Vienna Opera Tickets

Vienna State Opera


I, € 280
II, € 222
III, € 178
IV, € 127
V, € 96



Woolf Works

Woolf Works

Choreographer Wayne McGregor’s contemporary three-act ballet Woolf Works at the Vienna State Opera draws on Virginia Woolf’s literary world, in a dance performance inspired by three novels penned by the English author. Each section of the ballet is set to specially commissioned music by Max Richter, the acclaimed British-German post-minimalist composer and pianist. Like Woolf's novels, the ballet focuses on profound themes, including memory, consciousness, identity and human connection, among others.

Woolf Works premiered on 11 May 2015 at the Royal Opera House, performed by The Royal Ballet. It has been staged successfully in many venues around the world since then, notably including Teatro alla Scala in Milan in 2019 and the Segerstrom Center for the Arts in 2024, where it was presented by the American Ballet Theatre. Taken as a whole, the visualisation techniques and collage-like structure of Woolf Works mean that the choreography is not a conventional adaptation of Woolf's writing. Instead, it takes specific themes and ideas from certain novels to give audiences an experience of the writer's inner world, one that she explored throughout her career.

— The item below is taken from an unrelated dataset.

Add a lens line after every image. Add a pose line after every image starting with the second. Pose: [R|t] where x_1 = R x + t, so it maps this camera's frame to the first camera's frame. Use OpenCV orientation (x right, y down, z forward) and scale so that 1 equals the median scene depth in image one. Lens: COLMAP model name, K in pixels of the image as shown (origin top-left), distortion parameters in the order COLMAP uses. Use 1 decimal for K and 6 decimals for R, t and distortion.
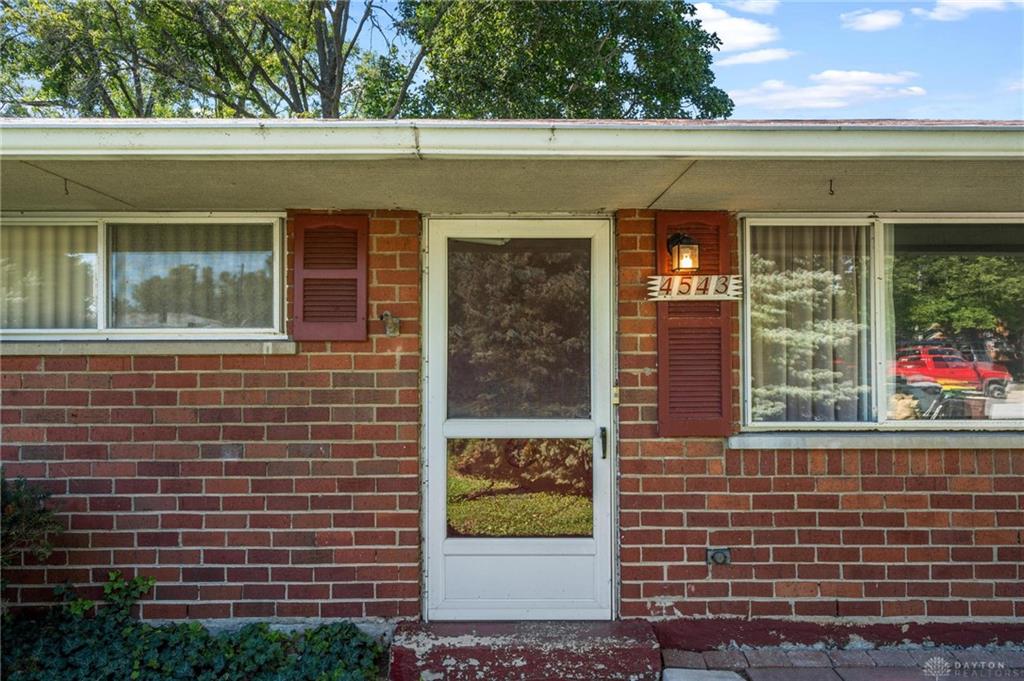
lens RADIAL K [[597.9, 0, 510.9], [0, 597.9, 352.5], [0, 0, 1]] dist [0.005171, 0.001732]
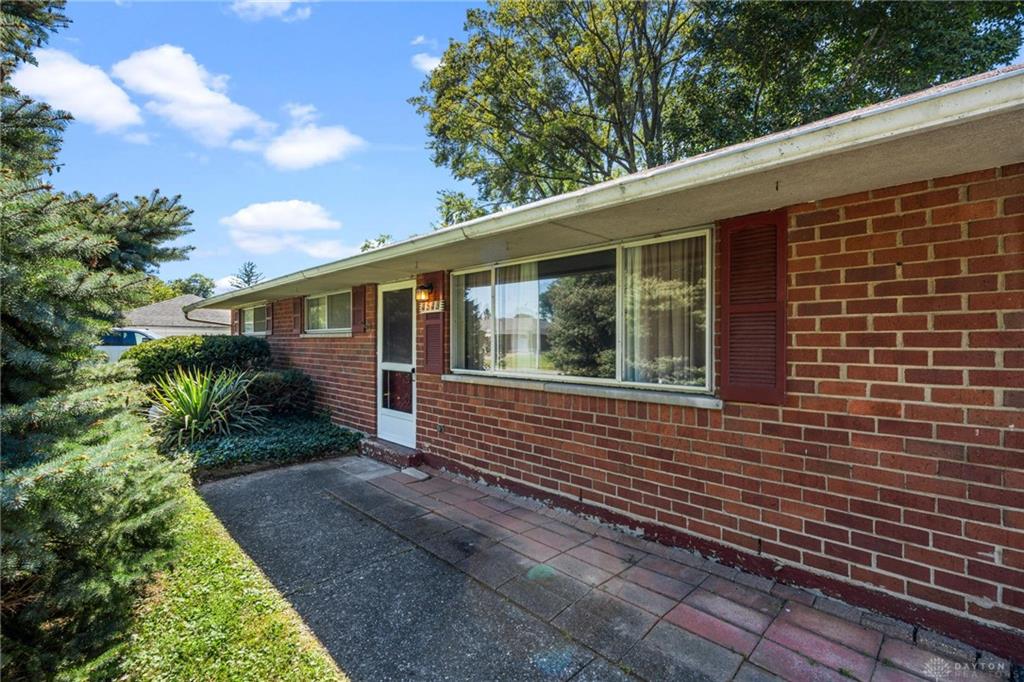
lens RADIAL K [[459.1, 0, 511.8], [0, 459.1, 346.0], [0, 0, 1]] dist [-0.005854, 0.000024]
pose [[0.698222, 0.011639, -0.715787, 1.725812], [0.006829, 0.999714, 0.022917, 0.000047], [0.715849, -0.020889, 0.697943, 0.014458]]
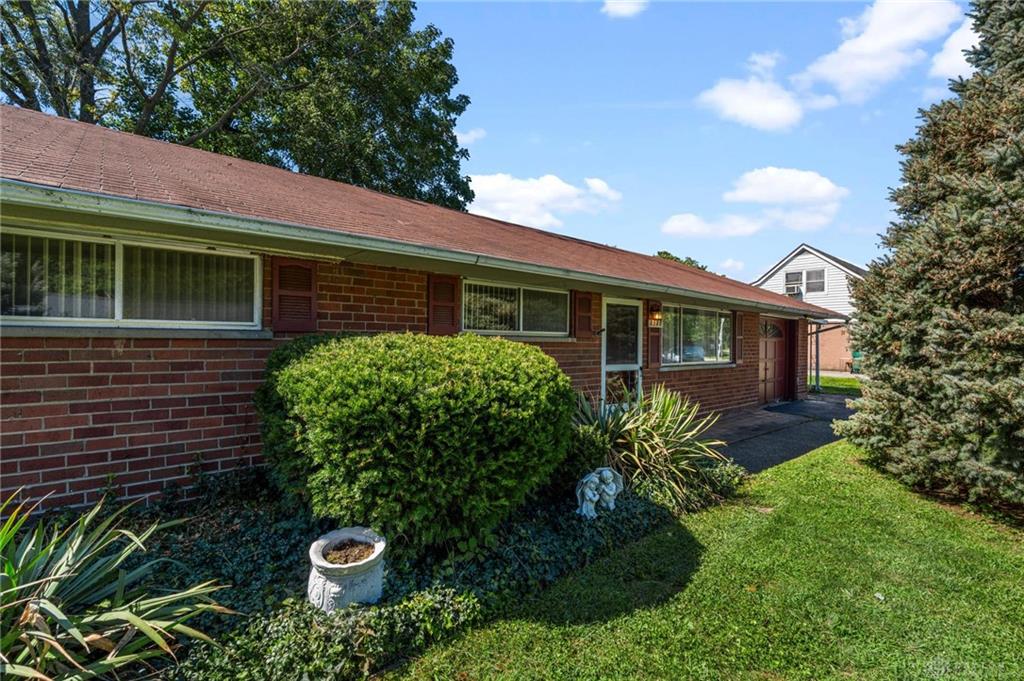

Woolf Works opens with I now, I then, a vision of Woolf's 1925 novel Mrs Dalloway. The book's stream of consciousness style is reproduced in dance. McGregor's choreography imaginatively weaves narrative fragments from the novel with aspects of Woolf’s autobiography in which she describes her experiences with mental illness. The programme continues with Becomings, McGregor's interpretation of Orlando, Woolf's 1928 novel about identity. The second section of the ballet depicts the novel's vision of an ever-changing universe in which life is a passing form of energy. The final part of the ballet is Tuesday, an interpretation of The Waves of 1931, often considered to be Woolf’s most experimental novel. In McGregor's choreography, audiences see how he has responded to Woolf’s fascination with underwater imagery, a feature in much of her prose. In Tuesday, the dancing merges themes drawn from the novel with a portrayal of Woolf’s eventual suicide in 1941.

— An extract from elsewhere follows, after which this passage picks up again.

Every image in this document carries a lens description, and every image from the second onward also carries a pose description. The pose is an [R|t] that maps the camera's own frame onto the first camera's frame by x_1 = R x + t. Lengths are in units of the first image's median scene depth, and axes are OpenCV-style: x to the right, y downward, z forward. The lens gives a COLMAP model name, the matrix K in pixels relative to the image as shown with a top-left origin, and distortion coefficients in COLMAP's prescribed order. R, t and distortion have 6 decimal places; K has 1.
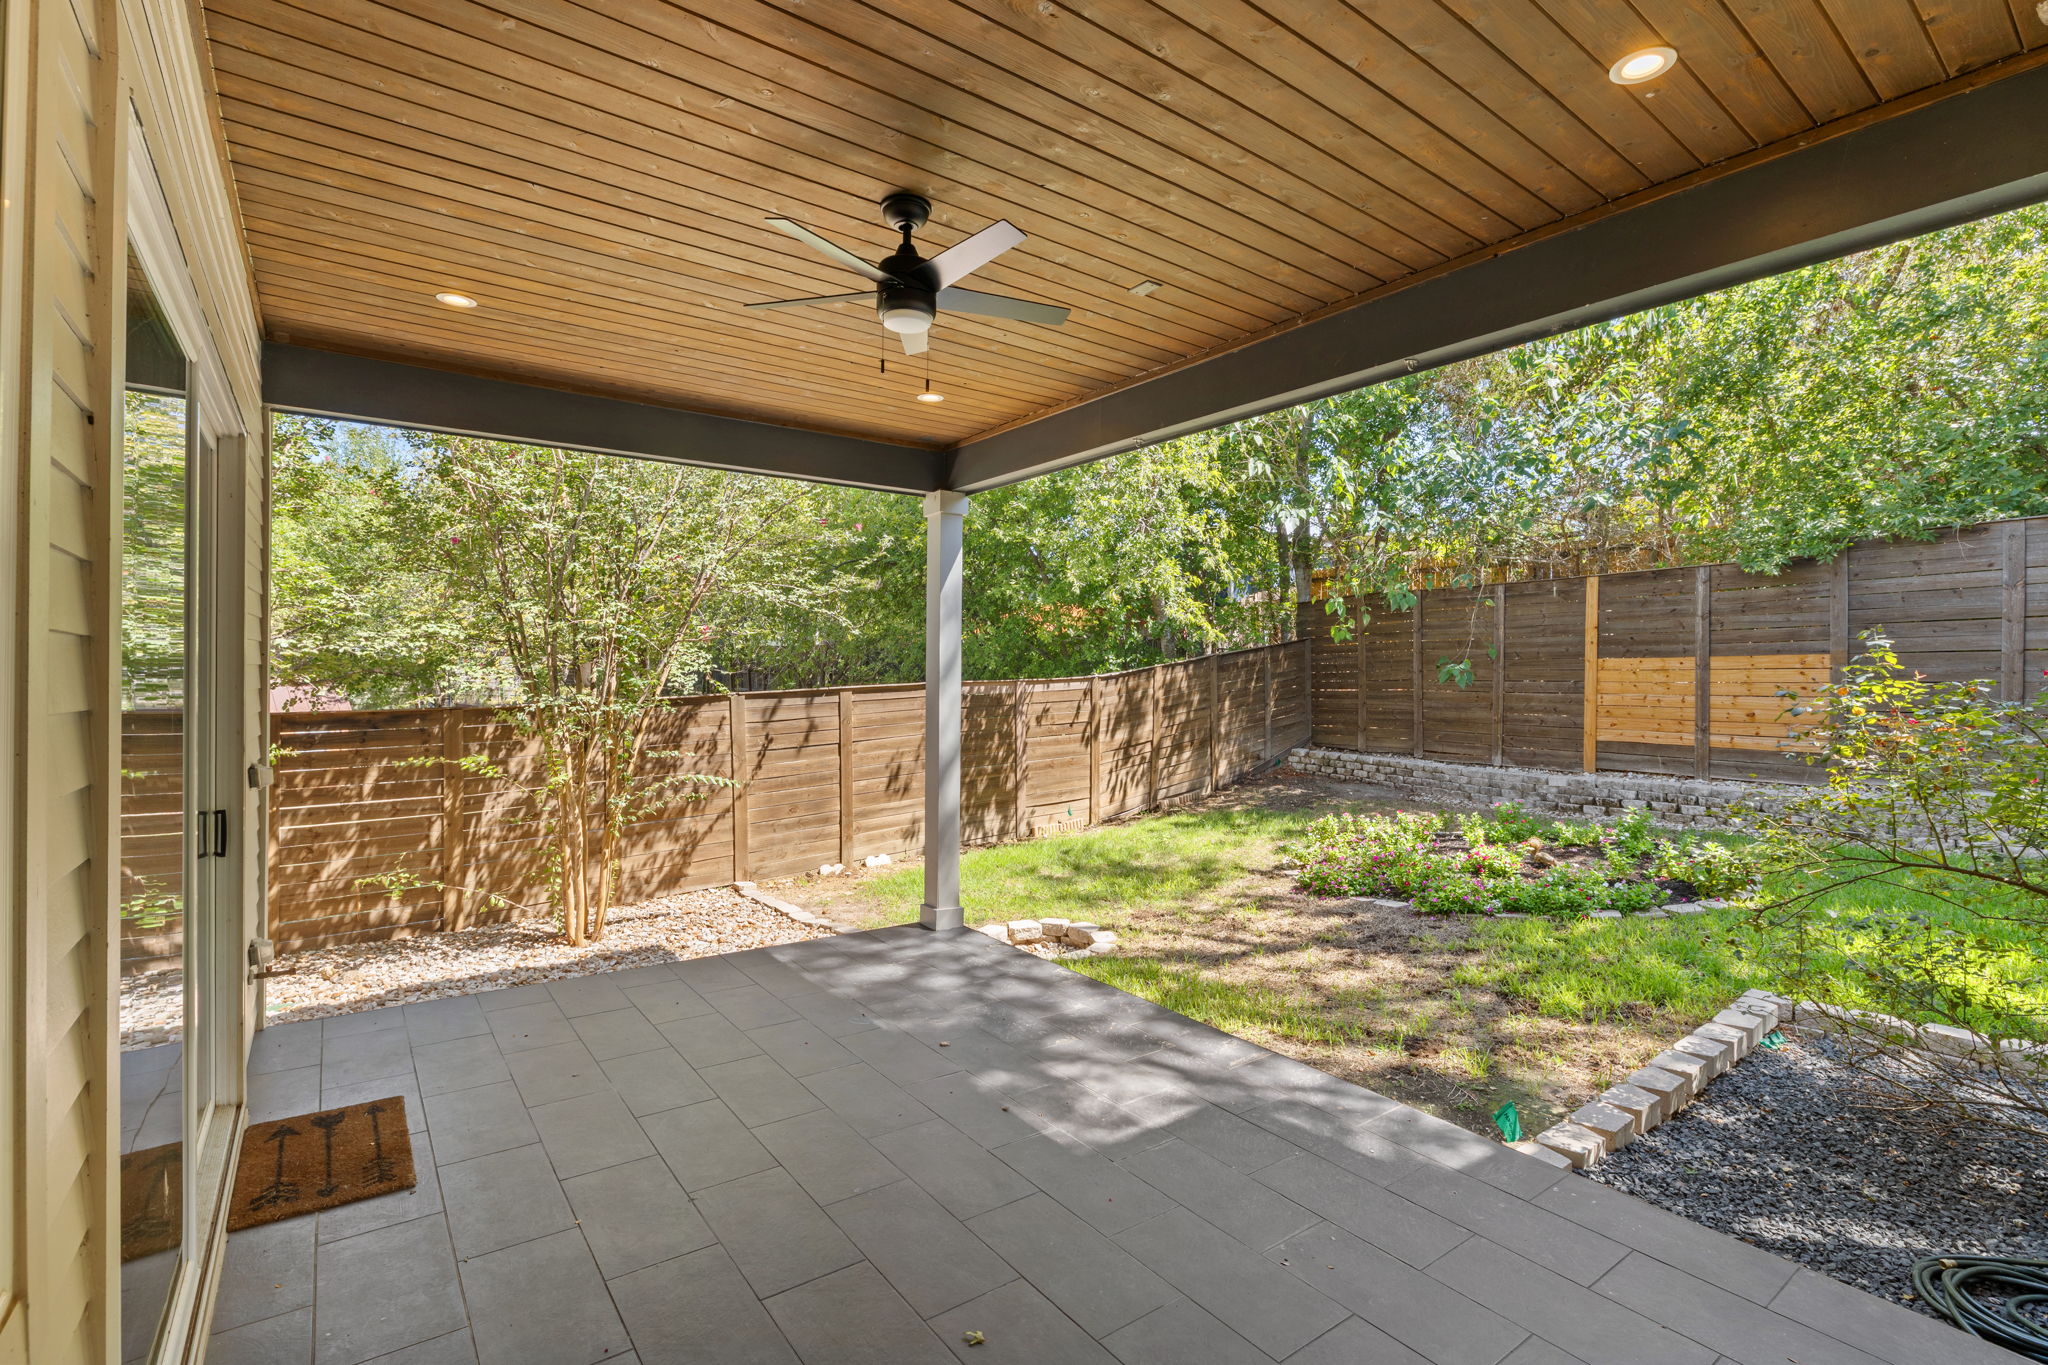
lens RADIAL K [[934.1, 0, 1024.0], [0, 934.1, 682.5], [0, 0, 1]] dist [-0.000906, -0.000068]
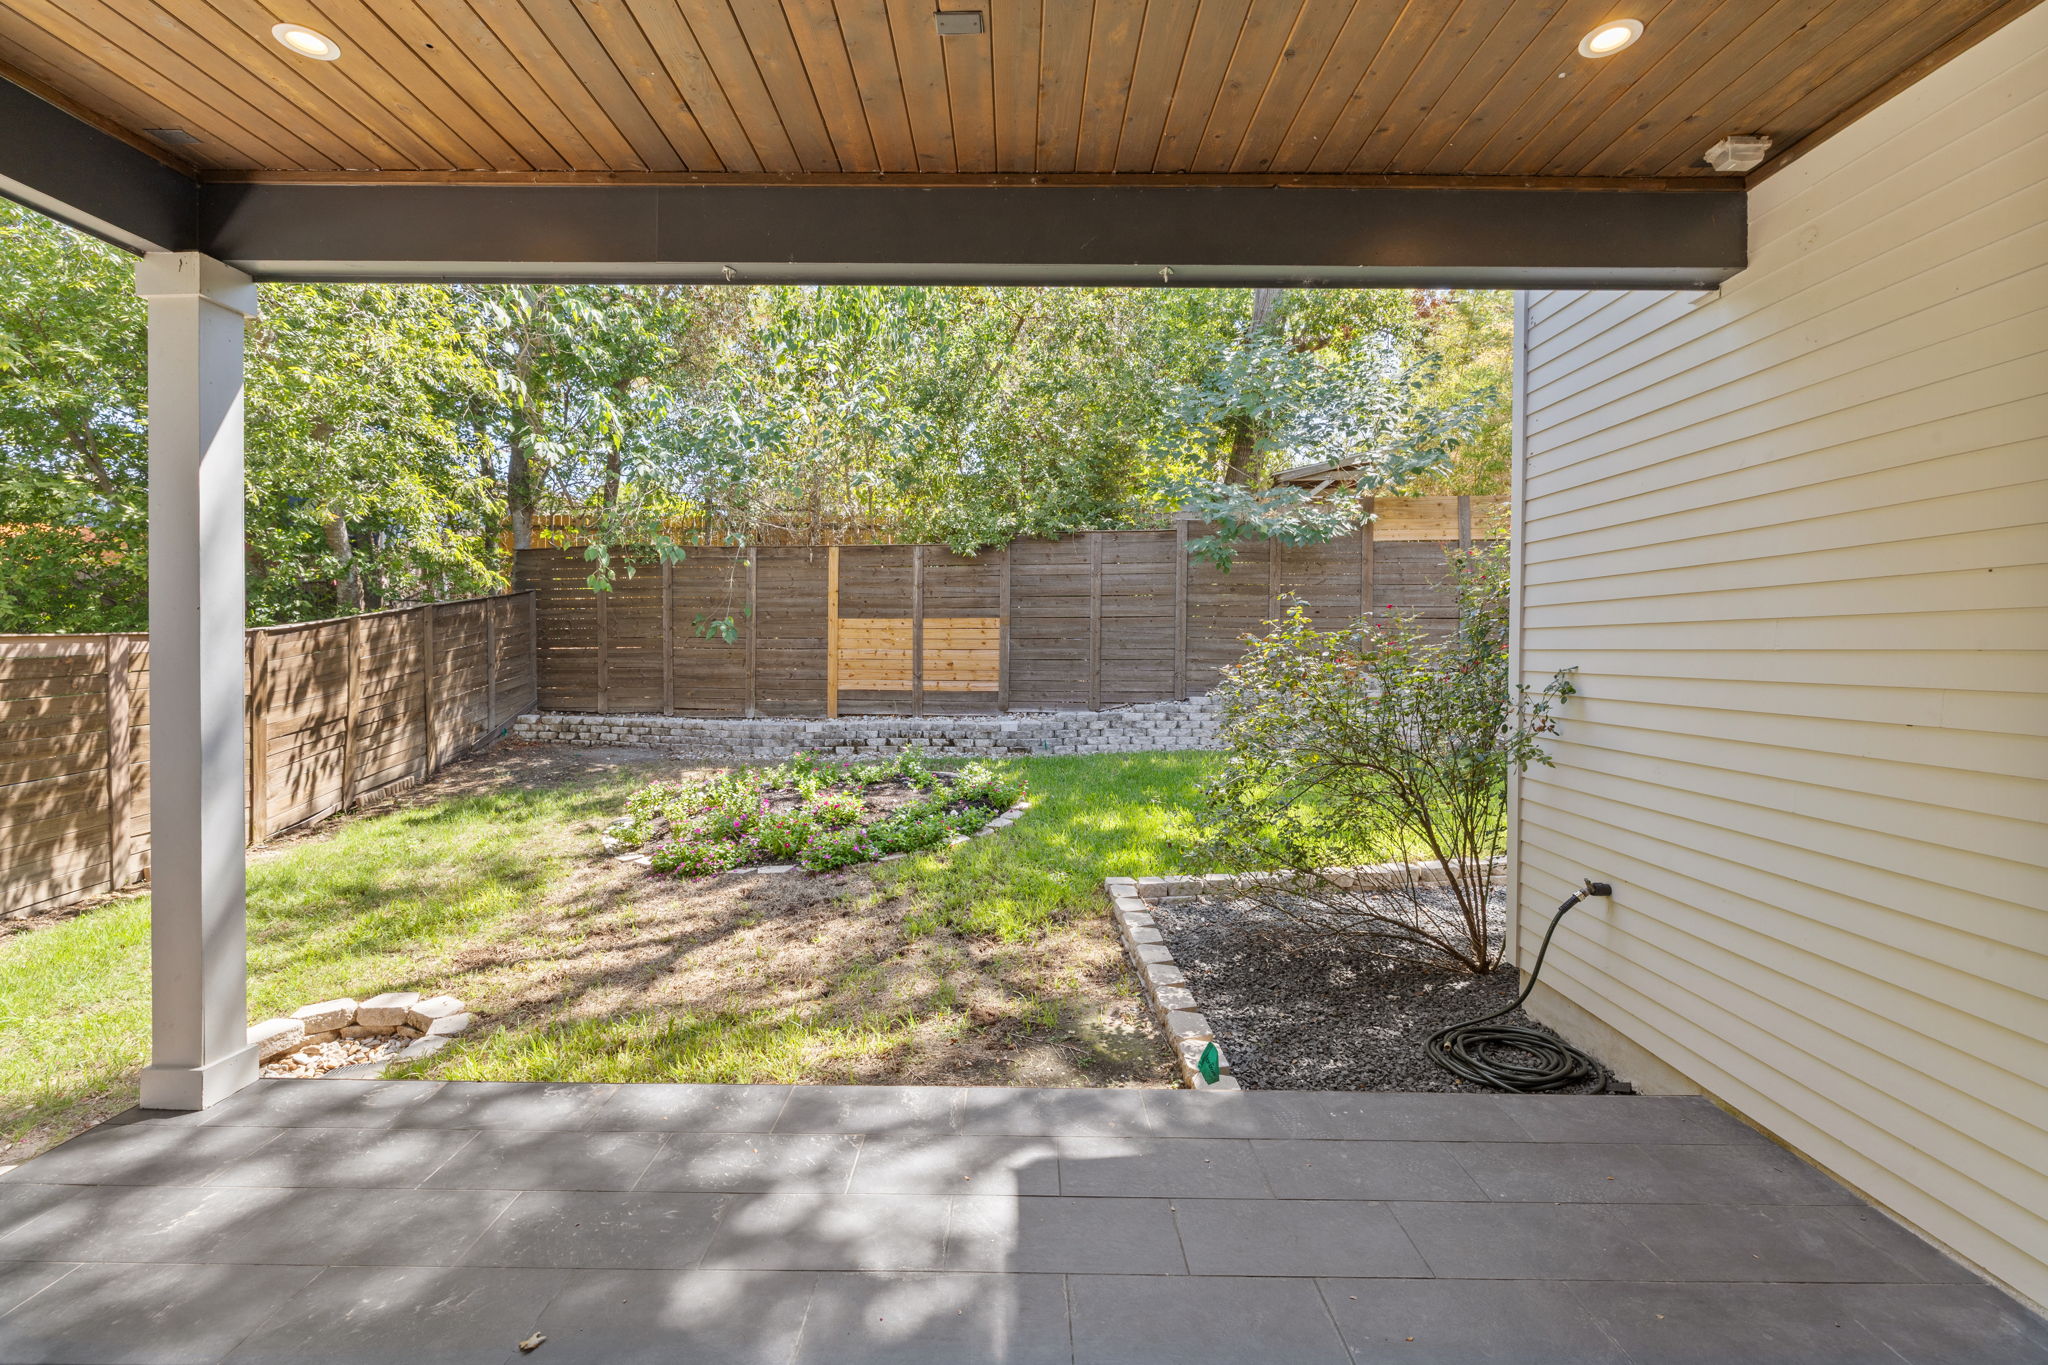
lens RADIAL K [[879.3, 0, 1029.7], [0, 879.3, 652.3], [0, 0, 1]] dist [0.000477, 0.000082]
pose [[0.603831, -0.004496, 0.797100, -0.107777], [0.001236, 0.999988, 0.004704, 0.011395], [-0.797111, -0.001855, 0.603829, 0.164174]]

Max Richter had previously worked with McGregor for The Royal Ballet's Infra in 2008. For Woolf Works, the composer created an intense and multi-layered score. In it, he combines electronic sounds with orchestral music, translating the unique atmosphere found in Woolf’s writing into a densely emotional soundscape. This production of Woolf Works at the Wiener Staatsoper will delight audiences with its emotional intensity and sensitive portrayal of a writer's often brilliant but restless mind.